EXERCISE GOAL → Rewrite the post on interrupted audio from "I quote you..." up to and including "scheduling it.", putting "memory pager" in place of "VM Pager".

--- START OF PASSAGE GIVEN ---

Re: Interrupted audio
Re: Interrupted audio
- Subject: Re: Interrupted audio
- From: Jeff Moore <email@hidden>
- Date: Mon, 1 May 2006 18:00:53 -0700
On May 1, 2006, at 5:28 PM, Jeremy Sagan wrote:
Hello Jeff,
Please just answer this question. Is it possible to have a
perfectly well behaved and properly written program glitch simply
because of the Finder or some other application (or plug-in)
accessing memory?
I have yet to see a glitch caused by some other process accessing
memory, and I have debugged any number of glitching problems. Not a
single one was _ever_ tracked back to a memory access in another
process.
If you have such a case, please document it and file a bug. We are
definitely interested in poking at it.
I quote you...
On Feb 15, 2005, at 2:36 PM, Jeff Moore wrote:
The VM Pager is one of the few threads that are actually higher
priority than a time constraint thread like what the HAL uses for
IO threads. So, if you have another thread that is page faulting,
it can and will interfere with the performance of the IO thread,
usually by pre-empting it or causing extra latency when
scheduling it.
When you say "if you have another thread" I think you mean "Another
system wide thread" since any thread can cause a page fault. Right?
Yes any thread, including the IO thread, can cause a page fault. In
fact, one common glitch I see in many apps is a page fault in the
first IO cycle caused by the paging in of the app code touched by the
IOProc.
That said, my experience has been that VM Paging is not one of the
high order causes of glitching in applications on OS X. In fact, such
glitches have seemed to be a lot more rare than I would have expected
when I started on the HAL many moons ago. When a glitch due to VM
paging has happened, it has usually been due to cold code or cold
data in the application itself. I would classify such problems as app-
caused, as it is trivial to warm the code paths and data paths in
your app prior to starting IO.
Note, that a glitch due to VM paging not directly attributable to app
behavior (like cold code on the IO thread) would definitely qualify
as a bug that we'd like to look at, provided it can be properly
documented.
Finally, not to point out the obvious but the work around for VM
issues is to buy more memory. It's cheap and the benefits of more
memory to the system go way beyond causing fewer VM page faults.
(Aside: Actually for many kinds of common page faults, more physical
memory will do absolutely nothing for preventing them. The reason why
is that the system tends to be as lazy as possible when it comes to
paging in freshly allocated pages of memory. For example, when code
is loaded, it doesn't get paged in until the processor needs it for
the first time. No matter how much physical memory you have, this
kind of page fault will still occur.)
Jeremy
On May 1, 2006, at 6:14 PM, Jeff Moore wrote:
One other thing, saying that OS 9 performed like you seem to think
it did, is also not quite right. OS 9 never ever performed in that
way. Glitching was just as likely there as it is on OS 9. In fact,
it was way worse judging from the bugs I had to fix there over the
years. I think you are looking at the past through some rose
colored shades =)
On May 1, 2006, at 3:07 PM, Jeff Moore wrote:
If you see a bug, you should file it so we can fix it. Otherwise,
my experience has been that nearly all overloads in applications
are caused by the actual app doing something stupid, like
blocking in the IO thread on that lock that they swear is never
going to be contended for or making an API call and not
accounting for side effects (like blocking).

--- END OF PASSAGE GIVEN ---
--- START OF PROVIDED MATERIAL ---

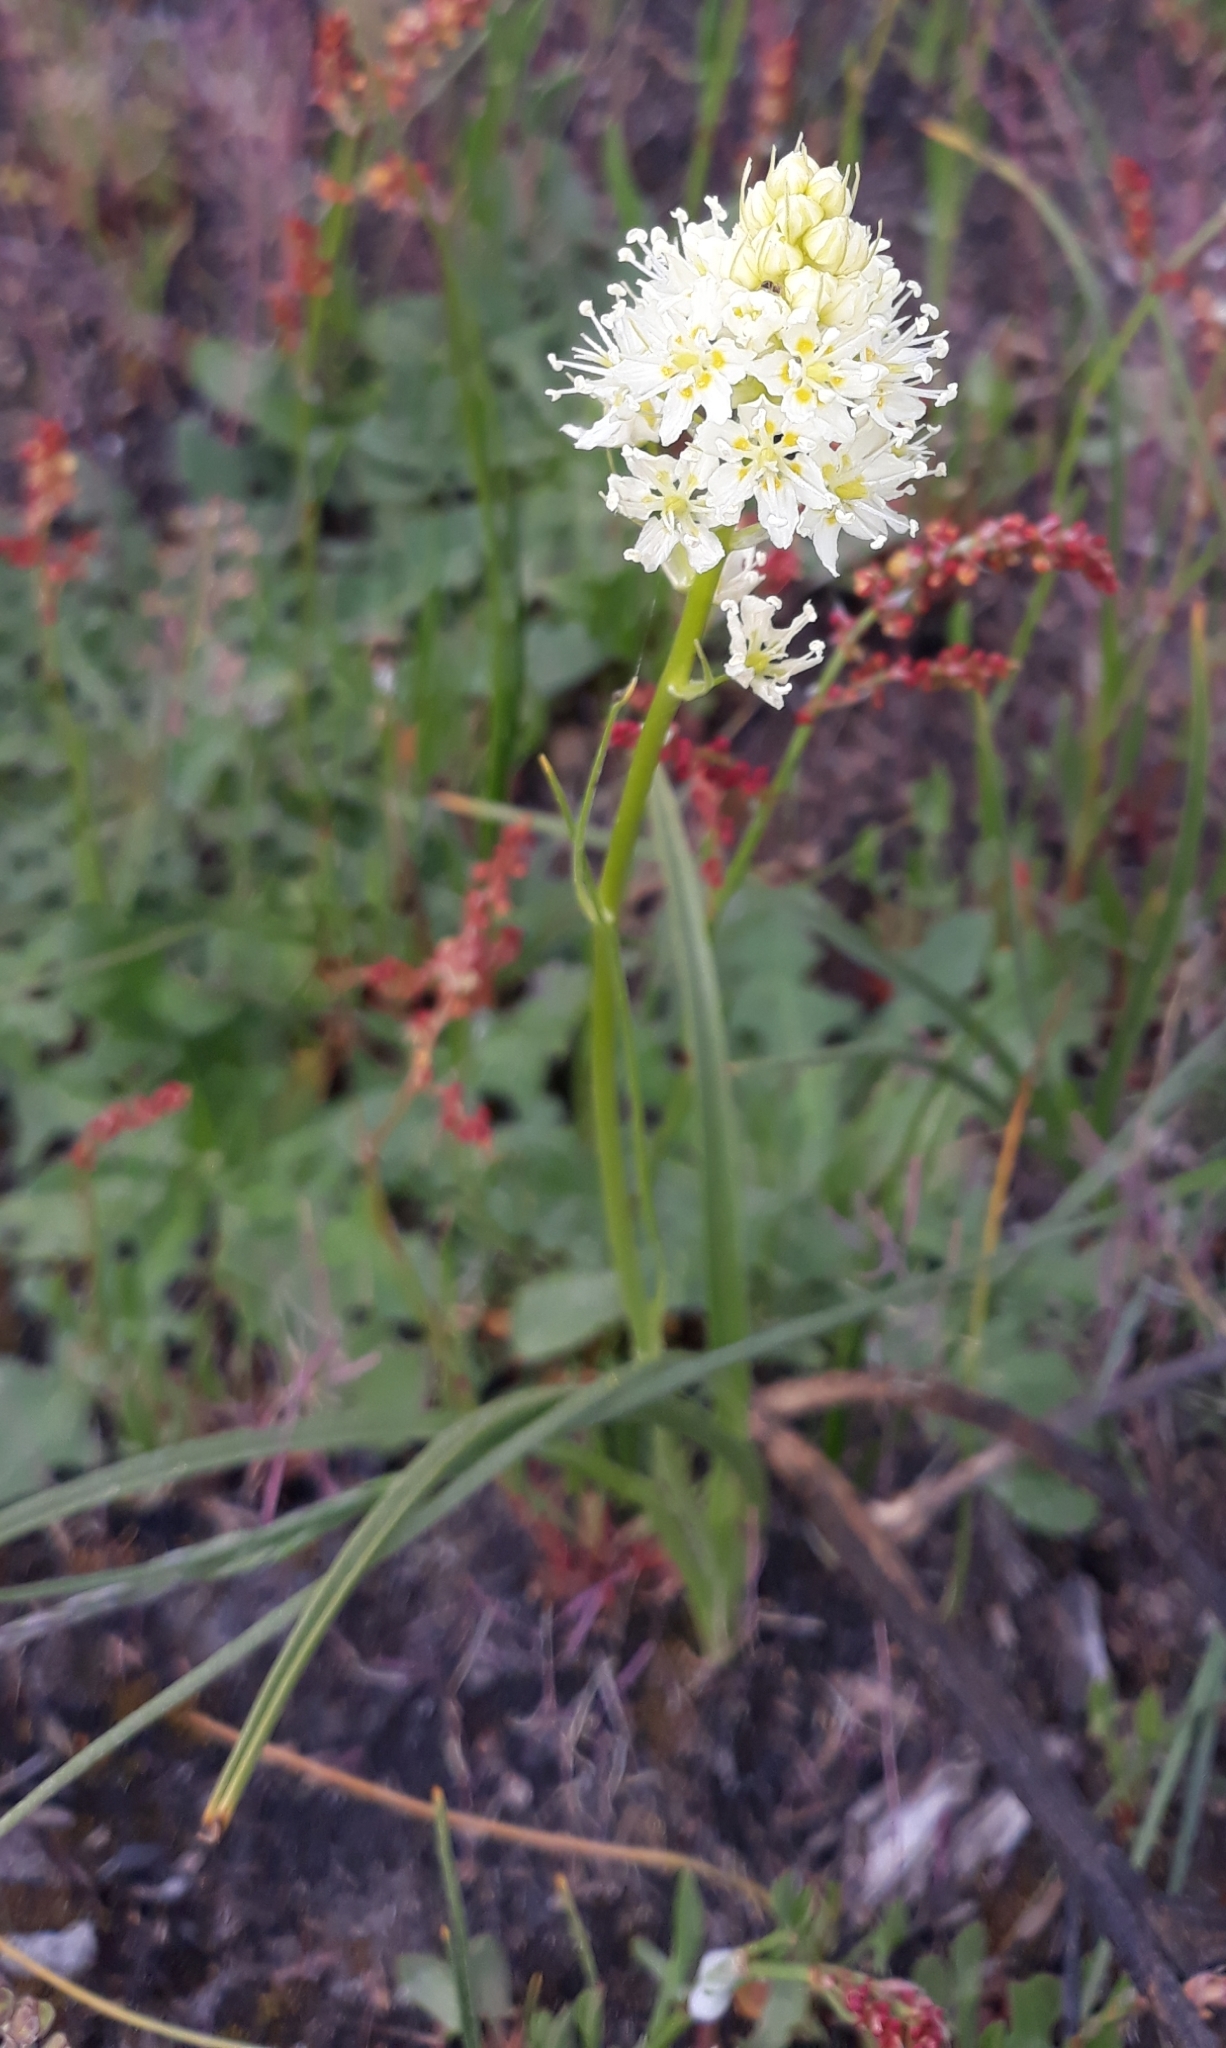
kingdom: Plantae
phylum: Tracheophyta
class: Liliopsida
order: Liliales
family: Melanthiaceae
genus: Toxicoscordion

--- END OF PROVIDED MATERIAL ---

ANSWER TO THIS PROBLEM →
I quote you...
On Feb 15, 2005, at 2:36 PM, Jeff Moore wrote:
The memory pager is one of the few threads that are actually higher
priority than a time constraint thread like what the HAL uses for
IO threads. So, if you have another thread that is page faulting,
it can and will interfere with the performance of the IO thread,
usually by pre-empting it or causing extra latency when
scheduling it.